One reason for this disconnect has to do with schtick. DeMarco has called this his “cowboy record,” explaining that rather than confronting the increasingly popular “yeehaw agenda,” he treats the word “cowboy” as simply a “term of endearment.” Cowboy life, or the idea of cowboy life anyway, is all over this album, and makes for some off the more self-consciously ridiculous moments in the DeMarco canon. Beyond the references to “little dawgies” and “the farm,” DeMarco’s idea of cowboy life seems to revolve around cartoonish simplicity. The album’s title track is three minutes of DeMarco just saying the phrase “Here comes the cowboy” over a few unchanging notes. “Choo Choo” works similarly, leaning on cowboy tropes instead of developing into a fully-realized song: as much fun as it is to imagine DeMarco wailing “choo choo” and pulling an imaginary steam whistle, listening to him do just that for several minutes doesn’t hold the same appeal.
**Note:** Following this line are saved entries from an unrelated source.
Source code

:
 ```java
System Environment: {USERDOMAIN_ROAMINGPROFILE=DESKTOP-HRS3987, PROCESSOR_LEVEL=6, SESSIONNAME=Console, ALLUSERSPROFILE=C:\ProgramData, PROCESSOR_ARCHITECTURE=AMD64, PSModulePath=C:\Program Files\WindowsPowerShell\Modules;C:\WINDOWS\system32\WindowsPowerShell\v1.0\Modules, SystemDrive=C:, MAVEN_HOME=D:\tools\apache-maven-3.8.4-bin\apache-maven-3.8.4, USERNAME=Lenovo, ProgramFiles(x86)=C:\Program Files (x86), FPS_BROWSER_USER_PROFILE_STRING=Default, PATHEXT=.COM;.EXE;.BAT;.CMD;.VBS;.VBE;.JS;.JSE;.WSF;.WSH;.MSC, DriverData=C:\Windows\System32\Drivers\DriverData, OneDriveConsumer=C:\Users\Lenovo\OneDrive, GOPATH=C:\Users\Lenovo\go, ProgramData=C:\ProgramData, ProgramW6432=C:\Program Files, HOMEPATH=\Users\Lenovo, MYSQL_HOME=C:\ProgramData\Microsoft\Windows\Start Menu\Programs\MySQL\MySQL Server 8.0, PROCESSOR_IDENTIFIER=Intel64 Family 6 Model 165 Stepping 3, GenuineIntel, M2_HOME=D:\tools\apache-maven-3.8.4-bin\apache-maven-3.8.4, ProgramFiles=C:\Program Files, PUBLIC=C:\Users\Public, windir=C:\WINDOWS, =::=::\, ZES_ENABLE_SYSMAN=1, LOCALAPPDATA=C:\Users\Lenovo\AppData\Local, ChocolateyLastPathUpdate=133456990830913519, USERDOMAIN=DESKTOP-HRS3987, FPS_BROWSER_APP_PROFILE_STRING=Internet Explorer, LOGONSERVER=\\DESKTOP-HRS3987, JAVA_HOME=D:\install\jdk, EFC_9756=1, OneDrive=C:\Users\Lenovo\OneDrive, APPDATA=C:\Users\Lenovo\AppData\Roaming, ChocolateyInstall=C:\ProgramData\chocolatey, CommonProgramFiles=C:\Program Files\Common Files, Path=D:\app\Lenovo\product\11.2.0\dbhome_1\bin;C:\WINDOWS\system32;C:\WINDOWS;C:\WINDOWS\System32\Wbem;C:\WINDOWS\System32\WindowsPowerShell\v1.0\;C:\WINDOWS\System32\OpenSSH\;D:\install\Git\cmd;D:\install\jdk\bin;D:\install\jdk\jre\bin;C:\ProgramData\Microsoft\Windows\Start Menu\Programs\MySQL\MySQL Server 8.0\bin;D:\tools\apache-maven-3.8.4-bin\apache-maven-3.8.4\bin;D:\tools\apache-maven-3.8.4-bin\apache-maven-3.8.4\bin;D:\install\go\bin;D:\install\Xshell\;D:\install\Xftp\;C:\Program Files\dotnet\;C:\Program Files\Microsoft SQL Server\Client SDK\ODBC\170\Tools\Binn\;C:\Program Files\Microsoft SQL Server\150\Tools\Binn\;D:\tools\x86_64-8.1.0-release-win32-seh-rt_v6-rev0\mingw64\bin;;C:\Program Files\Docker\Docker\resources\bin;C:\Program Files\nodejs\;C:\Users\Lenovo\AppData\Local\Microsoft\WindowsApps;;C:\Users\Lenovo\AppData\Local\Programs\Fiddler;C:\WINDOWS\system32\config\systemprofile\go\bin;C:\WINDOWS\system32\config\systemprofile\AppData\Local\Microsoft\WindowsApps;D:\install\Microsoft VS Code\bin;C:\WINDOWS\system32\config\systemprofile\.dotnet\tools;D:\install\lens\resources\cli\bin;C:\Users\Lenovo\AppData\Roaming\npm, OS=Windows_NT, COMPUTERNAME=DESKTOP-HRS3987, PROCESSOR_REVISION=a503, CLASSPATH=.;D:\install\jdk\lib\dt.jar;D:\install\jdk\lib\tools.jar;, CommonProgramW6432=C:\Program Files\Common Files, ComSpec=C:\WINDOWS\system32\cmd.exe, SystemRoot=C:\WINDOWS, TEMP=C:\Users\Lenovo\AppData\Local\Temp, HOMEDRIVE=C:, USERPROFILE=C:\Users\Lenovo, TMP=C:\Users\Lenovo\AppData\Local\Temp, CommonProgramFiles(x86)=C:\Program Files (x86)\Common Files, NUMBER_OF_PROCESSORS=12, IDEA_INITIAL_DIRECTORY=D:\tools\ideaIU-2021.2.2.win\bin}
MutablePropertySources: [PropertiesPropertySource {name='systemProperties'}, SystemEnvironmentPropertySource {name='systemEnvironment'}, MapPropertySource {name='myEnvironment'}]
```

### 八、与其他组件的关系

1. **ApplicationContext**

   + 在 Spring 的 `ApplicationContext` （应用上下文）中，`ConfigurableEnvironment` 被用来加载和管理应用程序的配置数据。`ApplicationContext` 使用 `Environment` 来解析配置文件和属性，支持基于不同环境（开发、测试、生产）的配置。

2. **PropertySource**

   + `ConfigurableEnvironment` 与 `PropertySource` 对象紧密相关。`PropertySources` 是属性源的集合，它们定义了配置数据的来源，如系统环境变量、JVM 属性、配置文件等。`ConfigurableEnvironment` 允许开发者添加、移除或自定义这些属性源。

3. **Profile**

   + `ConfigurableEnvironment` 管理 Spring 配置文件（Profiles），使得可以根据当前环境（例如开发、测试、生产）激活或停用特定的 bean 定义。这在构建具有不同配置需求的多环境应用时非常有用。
Where the lovestruck tone of Another One approached its playfulness head-on, Here Comes The Cowboy is torn between these “cowboy” moments and genuine stabs at something deeper. Often, the latter falls flat in the context of the former; the gentle, unhurried sensibility that defines the sound of this album feels disjointed joint the didactic tone of a song like “Preoccupied.” And DeMarco’s ode to his fellow Mac, “Heart To Heart,” though clearly genuine, belies a stasis in the structure. The impeccable songcraft of This Old Dog has been exchanged for the immediacy and accessibility of DeMarco’s “cowboy”—something less constrained, and markedly more unwound.
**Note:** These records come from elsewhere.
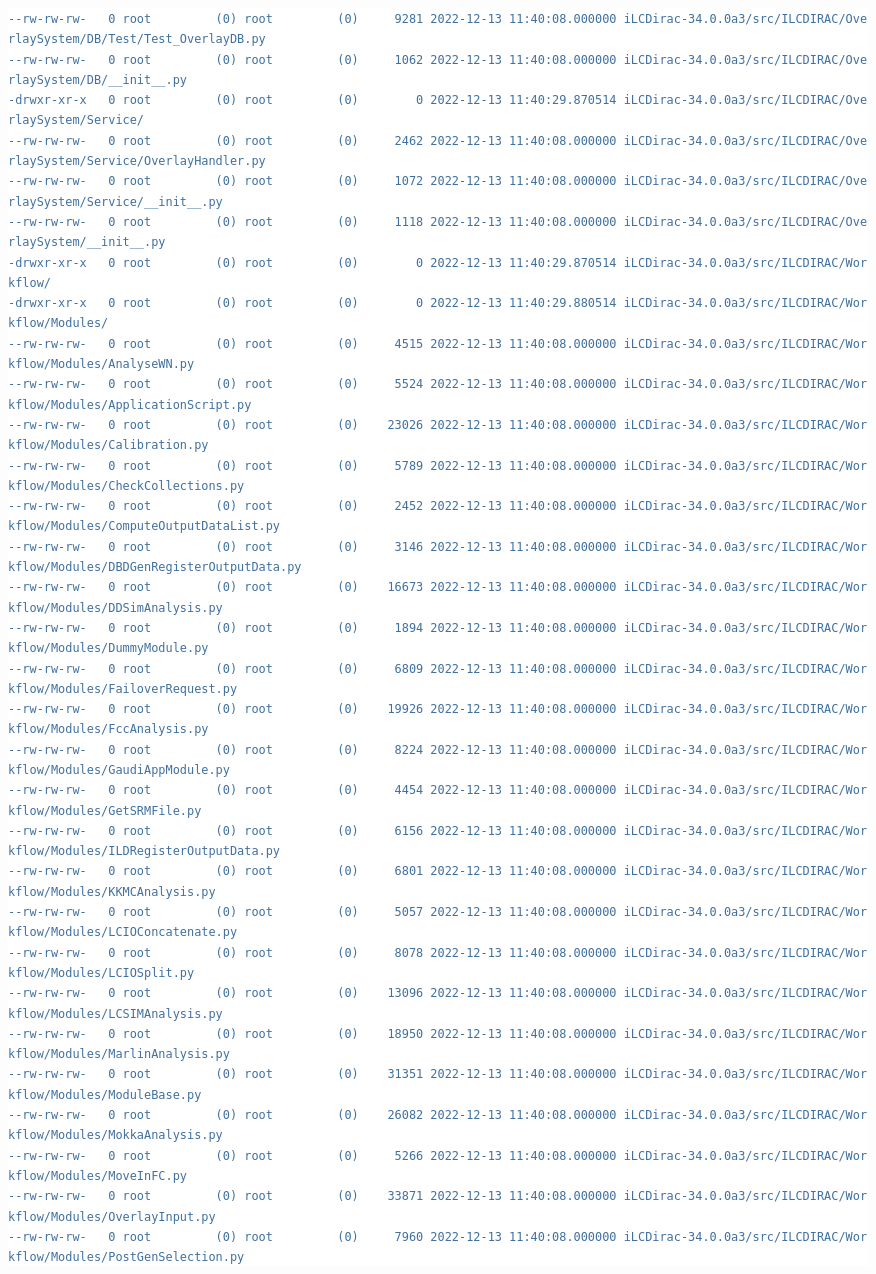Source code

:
 ```diff
--rw-rw-rw-   0 root         (0) root         (0)     9281 2022-12-13 11:40:08.000000 iLCDirac-34.0.0a3/src/ILCDIRAC/OverlaySystem/DB/Test/Test_OverlayDB.py
--rw-rw-rw-   0 root         (0) root         (0)     1062 2022-12-13 11:40:08.000000 iLCDirac-34.0.0a3/src/ILCDIRAC/OverlaySystem/DB/__init__.py
-drwxr-xr-x   0 root         (0) root         (0)        0 2022-12-13 11:40:29.870514 iLCDirac-34.0.0a3/src/ILCDIRAC/OverlaySystem/Service/
--rw-rw-rw-   0 root         (0) root         (0)     2462 2022-12-13 11:40:08.000000 iLCDirac-34.0.0a3/src/ILCDIRAC/OverlaySystem/Service/OverlayHandler.py
--rw-rw-rw-   0 root         (0) root         (0)     1072 2022-12-13 11:40:08.000000 iLCDirac-34.0.0a3/src/ILCDIRAC/OverlaySystem/Service/__init__.py
--rw-rw-rw-   0 root         (0) root         (0)     1118 2022-12-13 11:40:08.000000 iLCDirac-34.0.0a3/src/ILCDIRAC/OverlaySystem/__init__.py
-drwxr-xr-x   0 root         (0) root         (0)        0 2022-12-13 11:40:29.870514 iLCDirac-34.0.0a3/src/ILCDIRAC/Workflow/
-drwxr-xr-x   0 root         (0) root         (0)        0 2022-12-13 11:40:29.880514 iLCDirac-34.0.0a3/src/ILCDIRAC/Workflow/Modules/
--rw-rw-rw-   0 root         (0) root         (0)     4515 2022-12-13 11:40:08.000000 iLCDirac-34.0.0a3/src/ILCDIRAC/Workflow/Modules/AnalyseWN.py
--rw-rw-rw-   0 root         (0) root         (0)     5524 2022-12-13 11:40:08.000000 iLCDirac-34.0.0a3/src/ILCDIRAC/Workflow/Modules/ApplicationScript.py
--rw-rw-rw-   0 root         (0) root         (0)    23026 2022-12-13 11:40:08.000000 iLCDirac-34.0.0a3/src/ILCDIRAC/Workflow/Modules/Calibration.py
--rw-rw-rw-   0 root         (0) root         (0)     5789 2022-12-13 11:40:08.000000 iLCDirac-34.0.0a3/src/ILCDIRAC/Workflow/Modules/CheckCollections.py
--rw-rw-rw-   0 root         (0) root         (0)     2452 2022-12-13 11:40:08.000000 iLCDirac-34.0.0a3/src/ILCDIRAC/Workflow/Modules/ComputeOutputDataList.py
--rw-rw-rw-   0 root         (0) root         (0)     3146 2022-12-13 11:40:08.000000 iLCDirac-34.0.0a3/src/ILCDIRAC/Workflow/Modules/DBDGenRegisterOutputData.py
--rw-rw-rw-   0 root         (0) root         (0)    16673 2022-12-13 11:40:08.000000 iLCDirac-34.0.0a3/src/ILCDIRAC/Workflow/Modules/DDSimAnalysis.py
--rw-rw-rw-   0 root         (0) root         (0)     1894 2022-12-13 11:40:08.000000 iLCDirac-34.0.0a3/src/ILCDIRAC/Workflow/Modules/DummyModule.py
--rw-rw-rw-   0 root         (0) root         (0)     6809 2022-12-13 11:40:08.000000 iLCDirac-34.0.0a3/src/ILCDIRAC/Workflow/Modules/FailoverRequest.py
--rw-rw-rw-   0 root         (0) root         (0)    19926 2022-12-13 11:40:08.000000 iLCDirac-34.0.0a3/src/ILCDIRAC/Workflow/Modules/FccAnalysis.py
--rw-rw-rw-   0 root         (0) root         (0)     8224 2022-12-13 11:40:08.000000 iLCDirac-34.0.0a3/src/ILCDIRAC/Workflow/Modules/GaudiAppModule.py
--rw-rw-rw-   0 root         (0) root         (0)     4454 2022-12-13 11:40:08.000000 iLCDirac-34.0.0a3/src/ILCDIRAC/Workflow/Modules/GetSRMFile.py
--rw-rw-rw-   0 root         (0) root         (0)     6156 2022-12-13 11:40:08.000000 iLCDirac-34.0.0a3/src/ILCDIRAC/Workflow/Modules/ILDRegisterOutputData.py
--rw-rw-rw-   0 root         (0) root         (0)     6801 2022-12-13 11:40:08.000000 iLCDirac-34.0.0a3/src/ILCDIRAC/Workflow/Modules/KKMCAnalysis.py
--rw-rw-rw-   0 root         (0) root         (0)     5057 2022-12-13 11:40:08.000000 iLCDirac-34.0.0a3/src/ILCDIRAC/Workflow/Modules/LCIOConcatenate.py
--rw-rw-rw-   0 root         (0) root         (0)     8078 2022-12-13 11:40:08.000000 iLCDirac-34.0.0a3/src/ILCDIRAC/Workflow/Modules/LCIOSplit.py
--rw-rw-rw-   0 root         (0) root         (0)    13096 2022-12-13 11:40:08.000000 iLCDirac-34.0.0a3/src/ILCDIRAC/Workflow/Modules/LCSIMAnalysis.py
--rw-rw-rw-   0 root         (0) root         (0)    18950 2022-12-13 11:40:08.000000 iLCDirac-34.0.0a3/src/ILCDIRAC/Workflow/Modules/MarlinAnalysis.py
--rw-rw-rw-   0 root         (0) root         (0)    31351 2022-12-13 11:40:08.000000 iLCDirac-34.0.0a3/src/ILCDIRAC/Workflow/Modules/ModuleBase.py
--rw-rw-rw-   0 root         (0) root         (0)    26082 2022-12-13 11:40:08.000000 iLCDirac-34.0.0a3/src/ILCDIRAC/Workflow/Modules/MokkaAnalysis.py
--rw-rw-rw-   0 root         (0) root         (0)     5266 2022-12-13 11:40:08.000000 iLCDirac-34.0.0a3/src/ILCDIRAC/Workflow/Modules/MoveInFC.py
--rw-rw-rw-   0 root         (0) root         (0)    33871 2022-12-13 11:40:08.000000 iLCDirac-34.0.0a3/src/ILCDIRAC/Workflow/Modules/OverlayInput.py
--rw-rw-rw-   0 root         (0) root         (0)     7960 2022-12-13 11:40:08.000000 iLCDirac-34.0.0a3/src/ILCDIRAC/Workflow/Modules/PostGenSelection.py
```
But where “Preoccupied” feels muddled, a track like “Nobody” retains the meticulous approach that’s worked so well for DeMarco in the past, playing around without sacrificing sophistication. “On the Square” is a glorious hybrid of bass and stately piano, where DeMarco’s knotty wordplay is given a chance to shine: “On the square / Live a life that isn’t there / Square it up / Call me once you’ve had enough.” It’s equal parts silly and subversive, riffing on its title without ever succumbing to parody.
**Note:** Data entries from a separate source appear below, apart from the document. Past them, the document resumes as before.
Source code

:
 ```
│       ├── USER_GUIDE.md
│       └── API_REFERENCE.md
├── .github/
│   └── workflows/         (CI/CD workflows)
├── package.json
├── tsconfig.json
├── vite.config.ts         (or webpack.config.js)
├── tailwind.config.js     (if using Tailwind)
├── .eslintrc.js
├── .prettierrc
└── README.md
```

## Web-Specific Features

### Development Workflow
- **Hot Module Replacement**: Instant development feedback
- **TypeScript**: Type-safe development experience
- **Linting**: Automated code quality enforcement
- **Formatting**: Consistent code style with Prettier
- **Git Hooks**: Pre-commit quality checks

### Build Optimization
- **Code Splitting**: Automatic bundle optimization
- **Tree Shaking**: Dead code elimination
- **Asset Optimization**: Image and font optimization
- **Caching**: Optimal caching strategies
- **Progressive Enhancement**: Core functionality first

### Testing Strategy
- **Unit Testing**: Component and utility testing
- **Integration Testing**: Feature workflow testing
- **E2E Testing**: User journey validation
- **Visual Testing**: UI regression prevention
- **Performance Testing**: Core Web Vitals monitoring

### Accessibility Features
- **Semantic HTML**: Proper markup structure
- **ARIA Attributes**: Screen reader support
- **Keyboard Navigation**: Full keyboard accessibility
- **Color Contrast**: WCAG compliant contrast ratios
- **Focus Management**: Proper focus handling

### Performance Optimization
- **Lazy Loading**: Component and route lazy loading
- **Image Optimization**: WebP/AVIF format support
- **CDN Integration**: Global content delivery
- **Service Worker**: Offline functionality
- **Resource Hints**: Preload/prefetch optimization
The bit at the heart of Here Comes The Cowboy only succeeds to the extent that it’s integrated into the writerly DeMarco jams we’ve come to know and love. Nowhere is this more apparent than on the closer, “Baby Bye Bye.” Clocking in at almost eight minutes, it’s by far the most ambitious track on the album; the titular refrain persists throughout, but DeMarco switches up the instrumentation every minute or so, with clean breaks that feel like the indie rock equivalent of beat switches. “Baby Bye Bye” is no “Sicko Mode,” but the commitment to disorientation is there. During the fourth minute, the music fades out and ambient sounds drift to the fore—we hear the rumblings of a commuter train before DeMarco jumps back in with rollicking guitars and maniacal yelps of “Yeehaw!” “Baby Bye Bye” doesn’t allow the bit to override what’s fundamentally interesting about DeMarco’s music, and underscores that signature goofball vibe without hammering you over the head with it.

Though it’s ultimately a mixed bag, Here Comes The Cowboy feels like a creative release. Leaving behind the heady meditations of This Old Dog, DeMarco is taking on gravity and frivolity in the same breath. “It’s such a shame to complain,” he sings on “All Of Our Yesterdays.” The cowboy has rolled into town, familiar as ever.